Los artistas geométricos del París de fines de los '60 (artistas op y cinéticos, básicamente) empleaban el tiralíneas para trazar los delgados perfiles de las áreas cromáticas cuyos interiores exactos eran cubiertos con témpera primero y después con acrílico. Influenciados por las técnicas de la publicidad, algunos pintores -entre ellos, Careaga- comenzaron a emplear cintas adhesivas para cubrir las rebarbas de la pintura y asegurar la limpieza de los trazos. Este procedimiento ayudó a apuntalar la imagen exacta y calculada de las bandas de color cuyo juego trastorna este mundo bidimensional de superficies demasiado lisas. El acontecimiento se produce mediante dos recursos básicos; uno, cromático: la interacción de tonos (mediante armonía o contraste); otro, constructivo-formal: el dislocamiento producido por áreas que desplazan, perturban y a veces invierten la dirección de las bandas creando espacios paralelos, otras dimensiones renuentes a la oposición figura-fondo o plano-volumétrico. Estas zonas de disturbio, llamémolas así, están compuestas por cuadrados, rombos, círculos o franjas verticales u horizontales, curvas o rectas, que introducen una vacilación en el esquema y lo hacen trastrabillar: cuando las fajas de color atraviesan esas áreas inestables, tiemblan, se desencajan, pierden por un momento la marcha puntual y precisa del sistema. Por un instante, titubean, rompen fila, se desalinean (se desalienan). Esa sacudida, esa contracción sincopada produce un movimiento nuevo de luces y posiciones que estropea la armonía decorativa del degradé y anuncia un conflicto: una crispación sísmica en el secreto interior de un paisaje que parecía carecer de fondo, una vacilación en el trayecto impecable de la razón instrumental y sus figuras reguladas.

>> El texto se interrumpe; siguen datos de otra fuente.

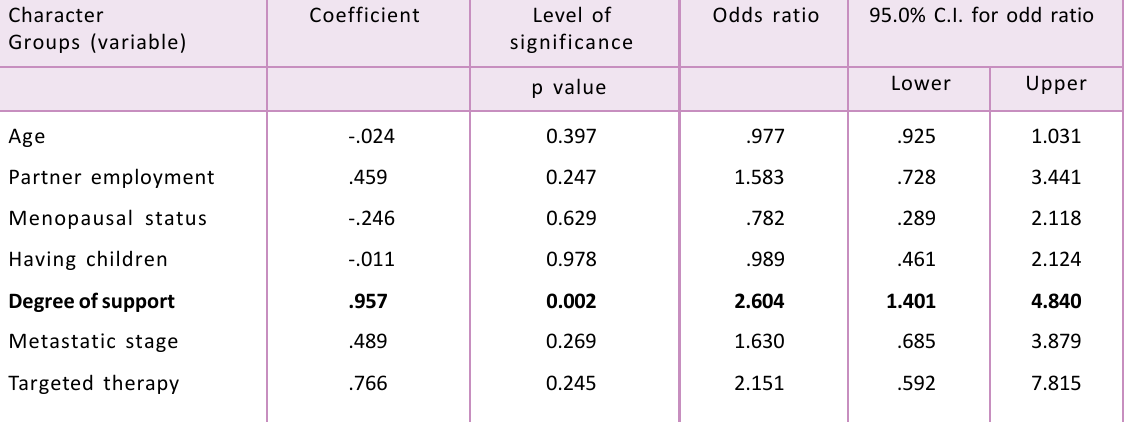
Table 2. Factors associated with depression in patients with breast cancer – logistic regression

Ahora Careaga vuelve sobre este momento después de casi cuarenta años. Hacer historia es también lanzar la mirada hacia atrás (saltar hacia atrás como un tigre) dice Benjamin. Tomar, rápidamente, la presa que ha dejado el correr desatado de los tiempos y detenerla, volver a observarla, a exponerla, a ubicarla en la escena de las imágenes contemporáneas, codo a codo con ellas. Pero ahora, y esa es la idea, ese momento ya no es él mismo, dice otra cosa: las bandas bidimensionales y seriadas, los colores desplegados en secuencias lógicamente calculadas, el acontecimiento aquel que traza una inflexión brusca en el orden impecable del prototipo, significan hoy otra cosa. Ellos mismos han sido vueltos a ser dislocados por la desviación inevitable que produce el correr abrupto de los tiempos. Ahora, los desplazamientos cromáticos y espaciales no pueden dejar de remitir a otras memorias, no pueden verse a salvo de experiencias que han alterado la sensibilidad. Que han revuelto los hitos de la sensibilidad colectiva, de la percepción del movimiento y la luz. Que han cambiado el sentido del propio acontecimiento como irrupción imprevista que habilita otra escena: que instala una hondura allí donde todo era plano, que traza una rugosidad, un revés, un pliegue, en la superficie pautada y concertada.